- 给定原文
################
算法与数据结构系列之[二分搜索树-中]
2019-07-10 本文已影响1人
秦老厮
上篇介绍了二分搜索树的概念和基本操作,这篇贴出二分搜索树C语言实现代码。
1.BinarySearchTree.c
#include <stdlib.h>
#include <stdio.h>
typedef struct BinarySearchNode{
int e;
struct BinarySearchNode *left,*right;
}BinarySearchNode,*BinarySearchTree;
int size = 0; //维护二分搜索树的元素个数
BinarySearchTree root;
//添加元素
BinarySearchTree add(BinarySearchTree bst,int e){
if(!bst){
size++;
bst = malloc(sizeof(BinarySearchNode));
bst->e = e;
bst->left = bst->right = NULL;
return bst;
}
if(e < bst->e)
bst->left = add(bst->left,e);
else if (e > bst->e)
bst->right = add(bst->right,e);
return bst;
}
void Insert(int e){
root = add(root,e);
}
//二分搜索树的元素个数
int GetBSTSize(){
return size;
}
//判断二分搜索树是否为空
int IsBSTEmpty(){
return size == 0;
}
//二分搜索树的前序遍历
void PreOrderBST(BinarySearchTree bst){
if(bst == NULL)
return;
printf("%d ",bst->e);
PreOrderBST(bst->left);
PreOrderBST(bst->right);
}
void PreSearch(){
PreOrderBST(root);
}
//二分搜索树的中序遍历
void InOrderBST(BinarySearchTree bst){
if(bst == NULL)
return;
InOrderBST(bst->left);
printf("%d ",bst->e);
InOrderBST(bst->right);
}
void InSearch(){
InOrderBST(root);
}
//二分搜索树的后序遍历
void PostOrderdBST(BinarySearchTree bst){
if(bst == NULL)
return;
PostOrderdBST(bst->left);
PostOrderdBST(bst->right);
printf("%d ",bst->e);
}
void PostSearch(){
PostOrderdBST(root);
}
//二分搜索树的查找
int FindBST(BinarySearchTree bst,int e){
if(bst == NULL)
return 0;
if(e == bst->e)
return 1;
else if(e < bst->e)
return FindBST(bst->left,e);
else
return FindBST(bst->right,e);
}
int Contains(int e){
return FindBST(root,e);
}
//查找二分搜索树的最下元素
BinarySearchTree MinimumBST(BinarySearchTree bst){
if(size == 0){
printf("这是一棵空树");
exit(0);
}
if(bst->left == NULL)
################
- 数据记录
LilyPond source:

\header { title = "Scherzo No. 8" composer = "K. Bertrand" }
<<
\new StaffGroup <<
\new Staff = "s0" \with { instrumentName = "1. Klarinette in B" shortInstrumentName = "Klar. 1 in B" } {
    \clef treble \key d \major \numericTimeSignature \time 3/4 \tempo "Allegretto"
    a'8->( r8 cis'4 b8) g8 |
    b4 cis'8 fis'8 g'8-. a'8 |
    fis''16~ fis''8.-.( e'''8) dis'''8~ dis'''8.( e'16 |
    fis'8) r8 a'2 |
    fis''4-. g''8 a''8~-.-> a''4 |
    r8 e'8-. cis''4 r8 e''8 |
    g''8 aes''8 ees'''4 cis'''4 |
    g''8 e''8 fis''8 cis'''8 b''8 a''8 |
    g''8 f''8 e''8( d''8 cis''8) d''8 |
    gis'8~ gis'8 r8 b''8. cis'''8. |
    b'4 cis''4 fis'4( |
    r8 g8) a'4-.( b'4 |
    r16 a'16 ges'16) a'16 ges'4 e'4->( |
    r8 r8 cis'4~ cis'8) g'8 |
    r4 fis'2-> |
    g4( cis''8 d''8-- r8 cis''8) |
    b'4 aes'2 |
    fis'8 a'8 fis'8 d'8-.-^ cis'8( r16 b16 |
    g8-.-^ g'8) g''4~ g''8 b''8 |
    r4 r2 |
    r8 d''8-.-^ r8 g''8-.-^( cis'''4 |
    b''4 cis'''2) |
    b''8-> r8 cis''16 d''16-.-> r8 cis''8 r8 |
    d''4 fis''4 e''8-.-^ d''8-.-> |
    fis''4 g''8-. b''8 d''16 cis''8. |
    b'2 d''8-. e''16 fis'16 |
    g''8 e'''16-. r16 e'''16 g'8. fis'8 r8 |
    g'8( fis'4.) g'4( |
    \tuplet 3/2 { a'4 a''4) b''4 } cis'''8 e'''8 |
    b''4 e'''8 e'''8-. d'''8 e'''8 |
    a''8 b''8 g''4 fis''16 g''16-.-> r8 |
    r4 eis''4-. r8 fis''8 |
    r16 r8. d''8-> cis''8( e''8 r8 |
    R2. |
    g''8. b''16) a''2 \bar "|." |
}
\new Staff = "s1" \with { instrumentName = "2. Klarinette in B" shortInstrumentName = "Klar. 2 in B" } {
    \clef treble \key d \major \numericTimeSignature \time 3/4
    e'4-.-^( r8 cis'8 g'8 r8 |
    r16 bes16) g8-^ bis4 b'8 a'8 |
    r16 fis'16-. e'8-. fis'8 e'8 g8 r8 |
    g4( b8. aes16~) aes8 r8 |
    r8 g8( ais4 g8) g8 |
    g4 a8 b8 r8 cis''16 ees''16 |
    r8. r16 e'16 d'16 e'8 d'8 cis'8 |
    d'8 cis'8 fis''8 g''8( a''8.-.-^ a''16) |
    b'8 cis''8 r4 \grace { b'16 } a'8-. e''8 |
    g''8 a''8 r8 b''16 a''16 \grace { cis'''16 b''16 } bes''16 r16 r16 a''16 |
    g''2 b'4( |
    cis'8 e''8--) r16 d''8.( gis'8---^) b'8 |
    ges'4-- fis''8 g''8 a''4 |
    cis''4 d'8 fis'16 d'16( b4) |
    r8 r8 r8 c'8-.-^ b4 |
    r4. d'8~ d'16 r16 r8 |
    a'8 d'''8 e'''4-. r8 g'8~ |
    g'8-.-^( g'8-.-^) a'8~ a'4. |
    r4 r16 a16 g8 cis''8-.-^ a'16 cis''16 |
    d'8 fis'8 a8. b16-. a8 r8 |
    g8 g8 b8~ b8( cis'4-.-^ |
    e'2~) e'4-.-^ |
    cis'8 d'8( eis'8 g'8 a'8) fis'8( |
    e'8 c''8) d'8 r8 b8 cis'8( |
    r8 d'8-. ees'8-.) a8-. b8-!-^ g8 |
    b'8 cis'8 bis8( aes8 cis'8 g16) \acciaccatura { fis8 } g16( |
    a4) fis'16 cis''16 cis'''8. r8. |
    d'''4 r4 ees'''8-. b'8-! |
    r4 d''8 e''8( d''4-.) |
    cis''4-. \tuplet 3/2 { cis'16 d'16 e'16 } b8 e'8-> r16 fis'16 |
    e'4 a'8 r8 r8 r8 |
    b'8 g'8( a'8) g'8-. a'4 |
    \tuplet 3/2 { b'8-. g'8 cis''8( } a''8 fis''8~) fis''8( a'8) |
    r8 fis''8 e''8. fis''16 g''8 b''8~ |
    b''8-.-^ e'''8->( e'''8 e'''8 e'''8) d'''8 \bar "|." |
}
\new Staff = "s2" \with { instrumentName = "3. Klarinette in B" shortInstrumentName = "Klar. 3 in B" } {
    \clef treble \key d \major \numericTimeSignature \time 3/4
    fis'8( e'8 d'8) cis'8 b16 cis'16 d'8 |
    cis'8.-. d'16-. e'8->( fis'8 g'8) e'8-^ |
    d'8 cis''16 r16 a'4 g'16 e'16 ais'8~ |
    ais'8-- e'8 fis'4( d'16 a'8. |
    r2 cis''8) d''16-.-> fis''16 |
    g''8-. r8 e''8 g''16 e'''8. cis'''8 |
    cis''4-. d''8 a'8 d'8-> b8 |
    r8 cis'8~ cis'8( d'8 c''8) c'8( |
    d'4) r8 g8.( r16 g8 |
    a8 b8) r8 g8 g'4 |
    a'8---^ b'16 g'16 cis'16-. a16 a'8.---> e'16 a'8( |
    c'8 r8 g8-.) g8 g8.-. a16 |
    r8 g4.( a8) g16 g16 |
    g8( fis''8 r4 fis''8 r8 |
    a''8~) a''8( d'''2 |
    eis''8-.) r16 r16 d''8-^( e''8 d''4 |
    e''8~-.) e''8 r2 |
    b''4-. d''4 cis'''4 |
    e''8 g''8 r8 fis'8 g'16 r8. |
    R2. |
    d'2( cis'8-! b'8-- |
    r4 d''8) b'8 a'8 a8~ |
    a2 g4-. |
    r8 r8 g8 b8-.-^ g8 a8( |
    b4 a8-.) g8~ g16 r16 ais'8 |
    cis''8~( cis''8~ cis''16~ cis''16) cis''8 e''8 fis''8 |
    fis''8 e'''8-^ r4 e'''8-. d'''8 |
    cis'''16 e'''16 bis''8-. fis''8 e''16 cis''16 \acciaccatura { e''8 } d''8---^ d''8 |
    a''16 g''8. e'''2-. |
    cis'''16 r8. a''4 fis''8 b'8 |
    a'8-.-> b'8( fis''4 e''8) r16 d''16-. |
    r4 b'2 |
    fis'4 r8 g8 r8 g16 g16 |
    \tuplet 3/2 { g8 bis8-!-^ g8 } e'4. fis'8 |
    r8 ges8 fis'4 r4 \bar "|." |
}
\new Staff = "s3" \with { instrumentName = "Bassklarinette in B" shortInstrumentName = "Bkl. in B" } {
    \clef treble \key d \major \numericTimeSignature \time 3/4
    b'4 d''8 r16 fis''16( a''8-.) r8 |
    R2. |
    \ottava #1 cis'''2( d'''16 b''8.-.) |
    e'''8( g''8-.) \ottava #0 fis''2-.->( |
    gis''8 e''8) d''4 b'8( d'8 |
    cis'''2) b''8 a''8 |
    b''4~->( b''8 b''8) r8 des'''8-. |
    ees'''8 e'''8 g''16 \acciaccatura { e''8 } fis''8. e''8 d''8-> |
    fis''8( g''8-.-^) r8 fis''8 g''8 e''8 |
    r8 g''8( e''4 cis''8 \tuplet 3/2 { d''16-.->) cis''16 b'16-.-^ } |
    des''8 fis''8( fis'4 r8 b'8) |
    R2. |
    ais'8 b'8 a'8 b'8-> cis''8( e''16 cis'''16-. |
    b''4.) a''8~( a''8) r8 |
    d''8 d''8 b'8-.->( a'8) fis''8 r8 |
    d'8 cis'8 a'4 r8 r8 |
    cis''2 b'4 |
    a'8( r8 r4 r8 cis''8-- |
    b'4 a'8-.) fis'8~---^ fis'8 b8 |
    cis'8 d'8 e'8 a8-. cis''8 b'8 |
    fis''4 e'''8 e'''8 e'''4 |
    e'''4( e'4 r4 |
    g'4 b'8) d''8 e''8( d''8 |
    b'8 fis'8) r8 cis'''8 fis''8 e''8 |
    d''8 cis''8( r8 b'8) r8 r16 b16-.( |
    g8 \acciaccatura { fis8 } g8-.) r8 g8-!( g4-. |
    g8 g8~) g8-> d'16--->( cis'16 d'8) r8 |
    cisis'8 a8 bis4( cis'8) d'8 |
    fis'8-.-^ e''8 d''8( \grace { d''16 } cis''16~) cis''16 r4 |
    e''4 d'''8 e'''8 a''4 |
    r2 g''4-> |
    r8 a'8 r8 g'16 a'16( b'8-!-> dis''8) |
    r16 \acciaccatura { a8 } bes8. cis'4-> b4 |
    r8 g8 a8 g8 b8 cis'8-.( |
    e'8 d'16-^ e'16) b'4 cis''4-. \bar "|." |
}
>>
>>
################
- 待办任务
(1) 请输出二分搜索树一文中的一段原文，从“return FindBST(bst->left,e);”起，一直到“if(bst->left == NULL)”止。
(2) 根据二分搜索树一文回答下列问题：
(a) 文章的发布日期是哪一天？
(b) 全局变量 size 的注释说明它用来做什么？
(c) 函数 MinimumBST 在 size 为 0 时会打印什么内容？
(3) 将二分搜索树一文中的这句话译成英文：“上篇介绍了二分搜索树的概念和基本操作,这篇贴出二分搜索树C语言实现代码。”

- 依次解答
(1)
return FindBST(bst->left,e);
else
return FindBST(bst->right,e);
}
int Contains(int e){
return FindBST(root,e);
}
//查找二分搜索树的最下元素
BinarySearchTree MinimumBST(BinarySearchTree bst){
if(size == 0){
printf("这是一棵空树");
exit(0);
}
if(bst->left == NULL)

(2)
(a) 2019-07-10
(b) 维护二分搜索树的元素个数。
(c) 这是一棵空树

(3) The previous article introduced the concept and basic operations of the binary search tree; this one posts the C implementation code for the binary search tree.